L’idée de séparation du Rif du reste du Maroc n’a jamais trouvé sa place dans l’histoire de cette région. Et peut-être qu’ils n’ont pas remarqué que les Rifains à Al Hoceïma, en particulier, ont brandi le 18 mai 2017, lors du pic du mouvement connu sous le nom de «Hirak Rif», une immense pancarte portant le slogan «Nous ne sommes pas séparatistes», qui était le titre de la plus grande marche organisée à l’époque, à laquelle ont participé, selon les organisateurs, environ 40 000 habitants de la ville.

On reproche à certains Rifains de vouloir refaire vivre la République proclamée par Abdelkrim….
Il faut mettre les choses dans leur contexte : M. Khattabi lui-même a déjà déclaré que l’objectif de la création de l’État indépendant du Rif, comme il l’a dit dans un entretien avec le magazine égyptien «Akhbar Sa’a» le 24 avril 1957 : «J’étais convaincu qu’un désaccord entre moi et le Sultan ne profiterait qu’à l’étranger oppresseur. J’ai donc envoyé un émissaire spécial pour lui confirmer que notre révolution vise uniquement à chasser cet étranger de notre pays. L’envoyé était mon parent, nommé Boujibar (...) et j’ai envoyé avec l’envoyé un cadeau au Sultan Youssouf, composé d’un pur-sang arabe et de nombreux autres cadeaux. L’émissaire est parti, mais les Français l’ont guetté jusqu’à ce qu’ils l’arrêtent avant qu’il n’atteigne le Sultan, puis ils l’ont ramené à nos lignes avec le cheval et les cadeaux».

Selon Mohammed Azrakan, ministre des Affaires étrangères du gouvernement du Rif, dans ses mémoires «L’ombre du Rif dans la lutte du Rif» écrites en 1926, le Prince Khattabi s’est adressé à ceux qui l’ont reconnu comme prince du Rif en disant : «Et dans mon intention, j’écrirai également au Sultan notre maître Youssouf, lui adressant un cadeau selon les circonstances, pour qu’il réalise que nous sommes soumis à ses ordres dictés par la religion, en particulier depuis votre allégeance envers nous, afin qu’il ne pense pas que nous désobéissons, et avec la lettre qu’il comprendra que ce malentendu disparaîtra de la noblesse».

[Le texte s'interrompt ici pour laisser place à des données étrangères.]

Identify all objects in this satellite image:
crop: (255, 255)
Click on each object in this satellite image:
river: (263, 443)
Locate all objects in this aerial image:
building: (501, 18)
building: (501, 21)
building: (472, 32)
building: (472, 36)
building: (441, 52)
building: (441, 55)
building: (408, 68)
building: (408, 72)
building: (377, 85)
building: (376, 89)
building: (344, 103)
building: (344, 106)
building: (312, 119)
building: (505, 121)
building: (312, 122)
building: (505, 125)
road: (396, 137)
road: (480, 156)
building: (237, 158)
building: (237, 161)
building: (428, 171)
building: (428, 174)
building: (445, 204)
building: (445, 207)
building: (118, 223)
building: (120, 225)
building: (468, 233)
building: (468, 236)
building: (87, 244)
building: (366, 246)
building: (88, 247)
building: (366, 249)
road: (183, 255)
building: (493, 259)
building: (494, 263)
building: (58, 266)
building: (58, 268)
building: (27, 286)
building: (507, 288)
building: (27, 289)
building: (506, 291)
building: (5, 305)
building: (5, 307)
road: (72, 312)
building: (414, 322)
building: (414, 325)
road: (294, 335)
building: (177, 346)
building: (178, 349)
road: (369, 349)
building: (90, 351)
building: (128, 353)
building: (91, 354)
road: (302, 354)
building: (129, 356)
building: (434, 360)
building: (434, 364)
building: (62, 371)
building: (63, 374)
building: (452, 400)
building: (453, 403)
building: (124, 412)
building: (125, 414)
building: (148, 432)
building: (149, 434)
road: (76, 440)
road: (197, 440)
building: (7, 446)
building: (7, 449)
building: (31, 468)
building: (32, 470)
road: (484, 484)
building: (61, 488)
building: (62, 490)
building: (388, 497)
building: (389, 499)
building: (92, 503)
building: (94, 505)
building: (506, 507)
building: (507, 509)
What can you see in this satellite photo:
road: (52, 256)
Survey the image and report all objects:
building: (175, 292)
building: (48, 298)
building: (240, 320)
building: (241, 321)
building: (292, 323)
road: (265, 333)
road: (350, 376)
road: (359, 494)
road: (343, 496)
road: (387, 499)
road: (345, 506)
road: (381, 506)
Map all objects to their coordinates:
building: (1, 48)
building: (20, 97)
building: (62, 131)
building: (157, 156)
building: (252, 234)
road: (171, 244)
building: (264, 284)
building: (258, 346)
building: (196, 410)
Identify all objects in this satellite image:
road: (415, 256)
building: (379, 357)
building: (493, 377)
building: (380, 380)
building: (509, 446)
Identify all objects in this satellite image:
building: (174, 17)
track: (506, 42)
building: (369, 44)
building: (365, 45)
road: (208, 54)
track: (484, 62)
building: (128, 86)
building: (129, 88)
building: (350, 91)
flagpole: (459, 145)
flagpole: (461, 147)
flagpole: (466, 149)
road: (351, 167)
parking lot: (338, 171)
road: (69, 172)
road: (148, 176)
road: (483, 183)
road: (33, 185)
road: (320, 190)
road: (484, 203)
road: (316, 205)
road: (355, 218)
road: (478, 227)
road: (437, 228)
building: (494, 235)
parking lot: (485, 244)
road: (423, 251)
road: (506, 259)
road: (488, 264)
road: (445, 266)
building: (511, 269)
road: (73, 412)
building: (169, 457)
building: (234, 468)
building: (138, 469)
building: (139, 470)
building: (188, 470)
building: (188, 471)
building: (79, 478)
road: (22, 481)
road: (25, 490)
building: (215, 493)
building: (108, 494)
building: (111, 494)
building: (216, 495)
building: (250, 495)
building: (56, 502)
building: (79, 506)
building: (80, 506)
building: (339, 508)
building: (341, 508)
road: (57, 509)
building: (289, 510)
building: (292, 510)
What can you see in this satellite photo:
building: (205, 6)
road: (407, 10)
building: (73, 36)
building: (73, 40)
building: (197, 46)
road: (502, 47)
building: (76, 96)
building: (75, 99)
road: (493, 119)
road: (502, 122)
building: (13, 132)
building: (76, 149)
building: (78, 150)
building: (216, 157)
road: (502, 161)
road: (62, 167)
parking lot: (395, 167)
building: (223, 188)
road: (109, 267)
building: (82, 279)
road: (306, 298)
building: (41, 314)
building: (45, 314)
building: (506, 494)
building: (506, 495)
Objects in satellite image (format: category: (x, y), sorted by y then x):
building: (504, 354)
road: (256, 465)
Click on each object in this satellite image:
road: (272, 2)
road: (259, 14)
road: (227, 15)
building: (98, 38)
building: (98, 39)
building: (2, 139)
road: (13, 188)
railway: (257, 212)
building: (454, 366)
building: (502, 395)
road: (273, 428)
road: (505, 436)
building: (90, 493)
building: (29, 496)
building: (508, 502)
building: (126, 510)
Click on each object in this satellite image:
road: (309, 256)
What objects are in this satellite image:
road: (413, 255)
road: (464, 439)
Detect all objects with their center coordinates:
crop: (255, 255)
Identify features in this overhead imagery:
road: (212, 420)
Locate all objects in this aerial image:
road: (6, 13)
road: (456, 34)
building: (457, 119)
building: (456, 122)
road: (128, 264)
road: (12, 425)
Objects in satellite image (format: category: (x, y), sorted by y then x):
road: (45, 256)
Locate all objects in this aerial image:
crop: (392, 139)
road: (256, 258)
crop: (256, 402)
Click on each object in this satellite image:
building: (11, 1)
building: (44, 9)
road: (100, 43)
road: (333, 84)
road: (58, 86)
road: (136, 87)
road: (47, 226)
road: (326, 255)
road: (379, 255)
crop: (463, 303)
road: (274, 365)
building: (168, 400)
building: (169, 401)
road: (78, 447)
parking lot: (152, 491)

En tant qu’acteur associatif, comment qualifiez- vous ce groupe de Rifains qui est allé à Alger ?
En tant qu’acteur associatif du Rif, je considère que ce groupe de Rifains trahit son pays et l’opinion publique en falsifiant des faits historiques, il est crucial que tout le monde comprenne que ces individus sont en dehors du contexte rifain. Ce groupe suit actuellement le même chemin que celui qui a été emprunté par des gauchistes dans le passé en choisissant de se placer sous l’égide de l’Algérie et de la Libye. Leur profil est également très médiocre. Le Rif regorge de talents dans divers domaines, que ce soit des personnes résidents au Maroc ou à l’étranger, et qui ont toujours choisi de travailler pour apporter un changement positif dans la région par des moyens pacifiques et militants. Ils cherchent à sortir la région de ce qui était autrefois appelé «Maroc inutile», et ces démarches avancent avec constance.